[Records from a collection]
=== Begin Enclosure ===

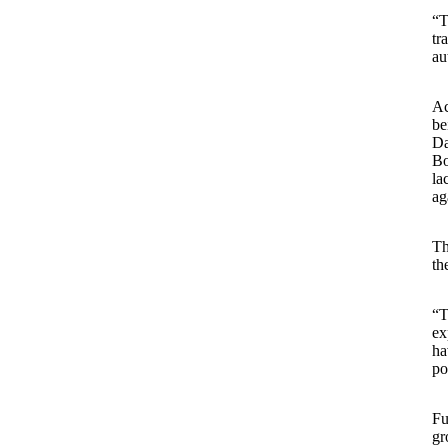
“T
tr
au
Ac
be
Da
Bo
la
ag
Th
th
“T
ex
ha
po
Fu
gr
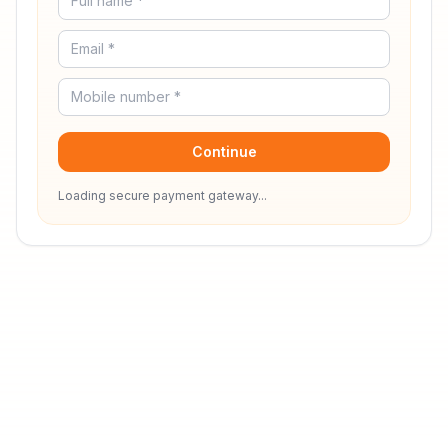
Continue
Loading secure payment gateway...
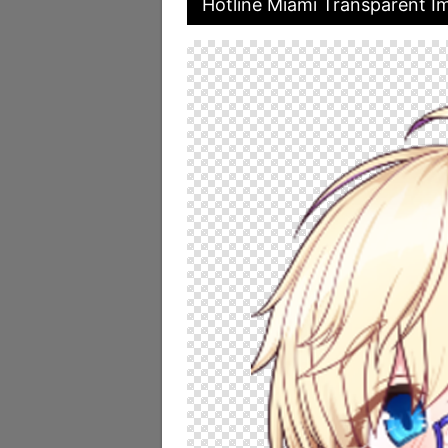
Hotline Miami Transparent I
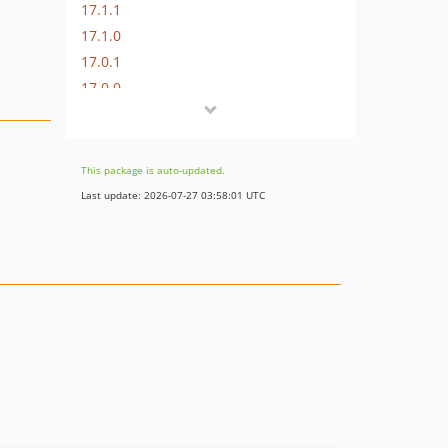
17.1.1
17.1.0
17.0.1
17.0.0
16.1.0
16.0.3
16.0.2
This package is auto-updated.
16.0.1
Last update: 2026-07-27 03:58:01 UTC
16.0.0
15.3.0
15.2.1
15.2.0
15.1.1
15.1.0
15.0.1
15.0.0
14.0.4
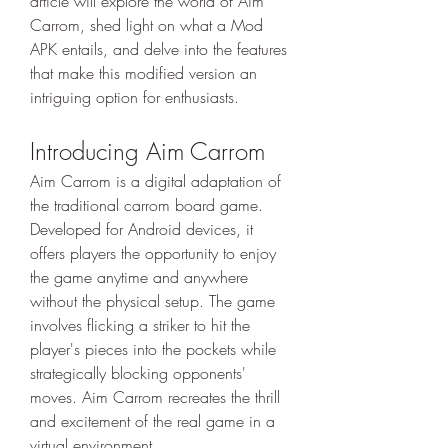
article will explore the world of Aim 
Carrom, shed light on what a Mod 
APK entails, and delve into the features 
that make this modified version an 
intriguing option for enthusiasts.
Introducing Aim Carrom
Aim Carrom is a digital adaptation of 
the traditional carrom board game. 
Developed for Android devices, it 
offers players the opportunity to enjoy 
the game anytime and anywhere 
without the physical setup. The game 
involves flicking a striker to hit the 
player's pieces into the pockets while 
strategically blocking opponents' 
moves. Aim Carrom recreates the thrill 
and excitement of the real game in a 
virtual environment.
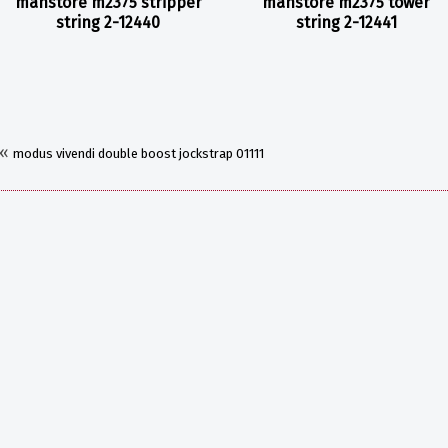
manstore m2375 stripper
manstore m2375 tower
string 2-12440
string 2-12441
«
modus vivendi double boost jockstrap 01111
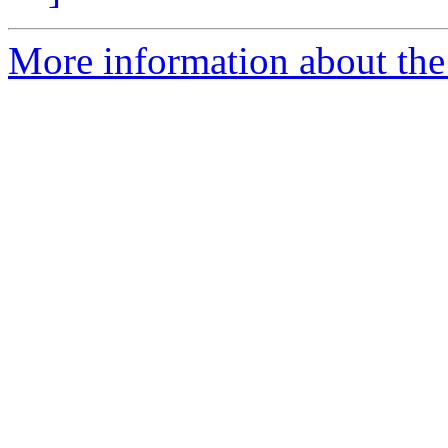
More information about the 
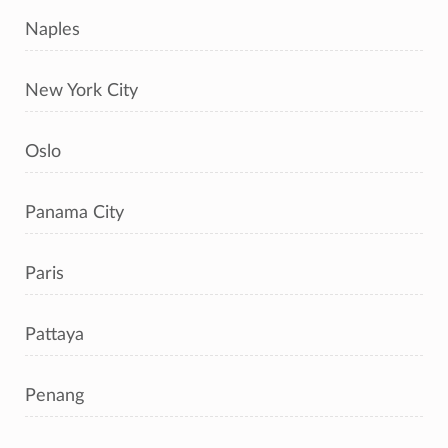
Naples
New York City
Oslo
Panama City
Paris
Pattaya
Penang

=== End Enclosure ===
=== Begin Enclosure ===

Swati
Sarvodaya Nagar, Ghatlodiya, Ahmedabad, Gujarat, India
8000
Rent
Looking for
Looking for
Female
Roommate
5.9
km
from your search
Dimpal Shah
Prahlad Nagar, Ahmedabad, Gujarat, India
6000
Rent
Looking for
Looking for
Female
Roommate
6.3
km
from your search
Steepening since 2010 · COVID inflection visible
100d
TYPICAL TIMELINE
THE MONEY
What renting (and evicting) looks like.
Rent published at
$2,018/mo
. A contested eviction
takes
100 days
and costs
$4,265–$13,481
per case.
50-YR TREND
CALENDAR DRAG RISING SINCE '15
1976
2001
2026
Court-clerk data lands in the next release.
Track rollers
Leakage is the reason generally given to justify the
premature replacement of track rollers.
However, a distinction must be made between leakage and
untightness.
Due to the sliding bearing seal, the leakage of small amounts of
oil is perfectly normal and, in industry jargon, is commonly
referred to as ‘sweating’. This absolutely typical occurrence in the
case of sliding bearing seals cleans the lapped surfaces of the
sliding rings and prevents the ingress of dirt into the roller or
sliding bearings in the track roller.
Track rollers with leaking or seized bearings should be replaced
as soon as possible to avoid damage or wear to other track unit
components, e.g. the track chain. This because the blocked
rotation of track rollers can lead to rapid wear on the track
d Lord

=== End Enclosure ===

• [Prompt]
Where a line of the records holds the word "into", copy that line.

• [Response to this exercise]
APK entails, and delve into the features 
player's pieces into the pockets while 
sliding rings and prevents the ingress of dirt into the roller or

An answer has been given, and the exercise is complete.